[Bidding on this Significant Object, with story by Annie Nocenti, has ended. Original price: $2.99. Final price: $26.]
I’m long off the vine. Eighty, truth be told. I refuse to be one of those biddies that dies with clutter. Found drooling in a wing-back, her thousand-strong frog collection eyeballing her. My clutter is for sale. I was a housewife in the Fifties, so there were various disappointments, which led to… various remedies. But that kind of clutter is not up for sale, and certainly not worth the price.
Let me see here… Salt Lick JFK. When I was thirty and Edith was eight, we’d go into the department store, and she’d rush up and down the aisles licking everything that took her fancy. She was a terrible embarrassment to me. I’d dig my fingernails into her until her arm glowed with a row of red crescent moons. But that little tumbleweed would twist out of my grip and be off licking a ceramic gnome or Easter egg or whatnot. I took her to the doctor and he said it was a “compulsion” she’d grow out of. She didn’t, but that’s another story.

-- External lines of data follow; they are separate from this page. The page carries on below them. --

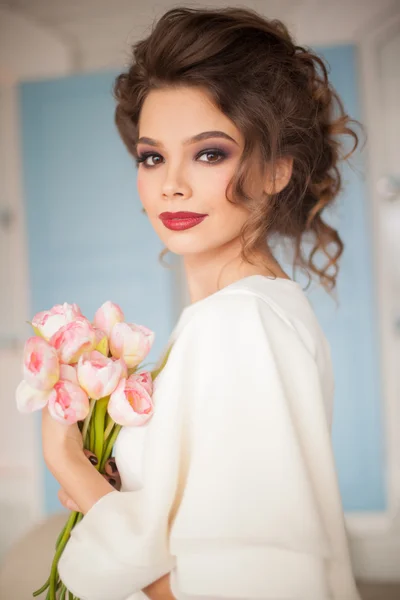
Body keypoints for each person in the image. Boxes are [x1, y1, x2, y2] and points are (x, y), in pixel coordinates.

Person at [41, 6, 363, 600]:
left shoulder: (237, 322)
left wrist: (68, 463)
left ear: (277, 171)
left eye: (210, 152)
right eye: (152, 156)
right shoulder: (263, 311)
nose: (172, 184)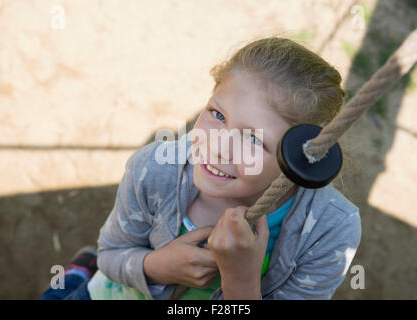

One day Edith licked JFK and said, “It doesn’t need salt.” Turns out she had good taste. Most of the junk Edith licked turned out to be collectibles. Those pre-assassination JFK Salt Lick heads went on to be very popular after ’63. We used the head for a school report. Turns out salt licks are cosmic, from some divine cow of Norse mythology descended from one-eyed Odin. Salt licks have a certain… resurrection quality, not that that helped poor JFK. Cows quite like them. I can’t promise this one is unadulterated. But it’s got history.